The Scottish Mail on Sunday

Drug double act can rid kidneys of killer cancer

- By Ethan Ennals

PATIENTS suffering from advanced kidney cancer could see their life expectancy double thanks to a two-in-one drug treatment. Renal cell carcinoma, the most common form of kidney cancer, can quickly spread through the body and if diagnosed at a late stage it is usually inoperable. In these cases drug treatments are typically the only option left to prolong life, and patients can be given less than a year to live.

Now a study has shown a combinatio­n of two commonly used cancer drugs, nivolumab and cabozantin­ib, can extend the lives of these patients and, in some cases, even rid them of cancer completely.

Dr John McGrane, an oncologist at Royal Cornwall Hospitals NHS Trust and investigat­or on the study, said: ‘The big news is this combinatio­n doubles the life expectancy of patients compared with the current drugs we use. But just as importantl­y, there are fewer side effects. That means patients on this treatment are living longer lives with less pain and less anxiety.’

There are more than 13,000 new cases of kidney cancer in the UK every year, the majority of which are renal cell carcinoma.

In 2018, BBC journalist Andrew Marr was diagnosed with earlystage kidney cancer, but was given the all-clear following an operation to remove a tumour. However, patients are commonly diagnosed at later stages, as the disease often does not cause symptoms until the cancer has begun to spread.

Dr McGrane said: ‘Kidney cancer usually spreads first to the lungs or the liver. Patients may only then start to experience pains in their chest or trouble breathing, by which point it’s too late to operate.’

Kidney cancer is made even harder to treat because, unlike other common cancers, chemothera­py is broadly ineffectiv­e at fighting it, for reasons that are still unclear to doctors.

Until now, the best bet for these patients has been a drug called sunitinib. It stops cancer cells from growing new blood vessels, reducing their supply of oxygen and nutrients to the point where the tumour shrinks or stops growing.

It’s an effective treatment, on average stopping the cancer from progressin­g for at least eight months. But previous American research has suggested a combinatio­n of nivolumab and cabozantin­ib, two drugs used to treat several other types of cancer, could produce even better results.

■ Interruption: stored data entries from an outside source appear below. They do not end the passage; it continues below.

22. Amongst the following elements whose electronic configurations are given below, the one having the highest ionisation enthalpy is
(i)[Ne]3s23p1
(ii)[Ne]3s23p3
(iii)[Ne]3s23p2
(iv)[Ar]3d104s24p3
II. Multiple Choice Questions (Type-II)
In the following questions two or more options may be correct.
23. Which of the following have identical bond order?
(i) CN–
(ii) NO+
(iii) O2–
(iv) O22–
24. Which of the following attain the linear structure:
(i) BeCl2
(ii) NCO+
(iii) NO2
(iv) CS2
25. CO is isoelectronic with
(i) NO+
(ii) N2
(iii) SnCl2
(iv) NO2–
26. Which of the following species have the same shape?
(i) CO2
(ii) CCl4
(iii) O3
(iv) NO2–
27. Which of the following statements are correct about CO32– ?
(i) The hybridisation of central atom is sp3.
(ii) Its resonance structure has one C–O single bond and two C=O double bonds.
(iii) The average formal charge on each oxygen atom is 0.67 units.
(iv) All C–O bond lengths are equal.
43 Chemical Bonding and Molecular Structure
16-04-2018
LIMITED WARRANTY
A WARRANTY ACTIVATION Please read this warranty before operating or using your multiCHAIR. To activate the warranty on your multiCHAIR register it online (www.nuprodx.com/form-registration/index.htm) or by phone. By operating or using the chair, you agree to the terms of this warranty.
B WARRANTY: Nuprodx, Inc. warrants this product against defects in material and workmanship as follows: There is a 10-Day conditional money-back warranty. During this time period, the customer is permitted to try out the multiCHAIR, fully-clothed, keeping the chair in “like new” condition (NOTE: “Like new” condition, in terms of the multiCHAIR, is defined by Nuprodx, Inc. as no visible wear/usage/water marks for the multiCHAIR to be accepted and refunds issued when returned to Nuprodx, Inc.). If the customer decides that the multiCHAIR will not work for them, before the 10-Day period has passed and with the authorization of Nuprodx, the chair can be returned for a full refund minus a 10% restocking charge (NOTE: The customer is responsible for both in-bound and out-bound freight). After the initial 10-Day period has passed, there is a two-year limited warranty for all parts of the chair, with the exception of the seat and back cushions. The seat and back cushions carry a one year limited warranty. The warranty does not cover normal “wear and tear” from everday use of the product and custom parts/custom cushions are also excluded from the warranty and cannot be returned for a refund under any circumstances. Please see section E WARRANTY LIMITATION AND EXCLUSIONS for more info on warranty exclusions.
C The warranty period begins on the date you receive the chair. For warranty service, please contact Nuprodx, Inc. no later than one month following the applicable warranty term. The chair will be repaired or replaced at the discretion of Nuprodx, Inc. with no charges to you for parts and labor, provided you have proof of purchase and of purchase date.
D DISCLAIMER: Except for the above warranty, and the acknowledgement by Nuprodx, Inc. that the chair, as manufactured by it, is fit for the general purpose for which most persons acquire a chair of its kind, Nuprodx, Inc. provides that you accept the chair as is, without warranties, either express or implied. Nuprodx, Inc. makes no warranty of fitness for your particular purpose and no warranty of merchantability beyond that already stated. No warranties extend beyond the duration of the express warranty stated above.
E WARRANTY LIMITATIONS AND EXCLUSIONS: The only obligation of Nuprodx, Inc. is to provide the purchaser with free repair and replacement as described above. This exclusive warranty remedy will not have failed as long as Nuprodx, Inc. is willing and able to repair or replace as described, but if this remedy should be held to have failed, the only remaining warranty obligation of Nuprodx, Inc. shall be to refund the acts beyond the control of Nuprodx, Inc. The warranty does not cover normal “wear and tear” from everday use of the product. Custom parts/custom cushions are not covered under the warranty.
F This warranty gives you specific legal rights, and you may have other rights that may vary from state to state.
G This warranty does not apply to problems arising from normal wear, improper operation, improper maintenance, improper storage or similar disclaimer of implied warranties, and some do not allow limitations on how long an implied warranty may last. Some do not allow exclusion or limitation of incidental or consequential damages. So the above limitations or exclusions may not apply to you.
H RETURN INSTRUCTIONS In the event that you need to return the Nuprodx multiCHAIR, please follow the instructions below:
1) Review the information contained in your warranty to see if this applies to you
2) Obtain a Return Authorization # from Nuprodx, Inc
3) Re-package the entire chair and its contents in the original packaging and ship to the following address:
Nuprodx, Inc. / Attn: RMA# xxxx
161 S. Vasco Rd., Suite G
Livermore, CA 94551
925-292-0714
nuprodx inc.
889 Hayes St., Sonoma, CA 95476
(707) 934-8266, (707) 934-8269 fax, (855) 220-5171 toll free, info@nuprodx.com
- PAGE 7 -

Nivolumab works by helping the immune system to hunt down and destroy cancer cells. Cabozantin­ib works in a similar way to sunitinib, blocking the growth of blood vessels in tumours. In early February, results of a trial found that taken together, they stopped the cancer from progressin­g on average for 17 months – more than doubling the life expectancy sunitinib offers.

There were 34 per cent fewer deaths on the combinatio­n trial compared with a similar-size group of patients on sunitinib. Tumours disappeare­d completely in nine per cent of patients on the combinatio­n therapy, compared with four per cent on sunitinib.

Although ‘cancer-free’, these patients are not considered cured as the disease would be expected to return at some point. But their quality of life improved, too.

‘This is crucial,’ said Dr McGrane. ‘It’s no good patients living longer if they’re just going to live in pain.’

ONE patient to benefit from the treatment is married father-of-two Kevan Stevens, 61, who was diagnosed with renal cell carcinoma in June 2018 that had spread to his lungs. The carpenter from Brackley, Cornwall, said: ‘I started having problems breathing when I was climbing hills or even just stairs. The doctor gave me antibiotic­s because he thought I might have a lung infection, but when that didn’t work I began having more tests.

‘I was devastated when I heard it wasn’t curable.’

He was referred to Dr McGrane’s trial. Within a year, Kevan’s kidney cancer had shrunk and his lungs were clear. Kevan said: ‘I was getting scans every three months and straight away they showed the treatment was working.

‘I’ve not had to take time off work. I’ve always felt fit enough. There was no point just sitting at home.’

Dr McGrane expects the treatment to get approval for use across the NHS this year. He said: ‘I’m confident this will become the standard for patients in need of urgent attention, like Kevan.’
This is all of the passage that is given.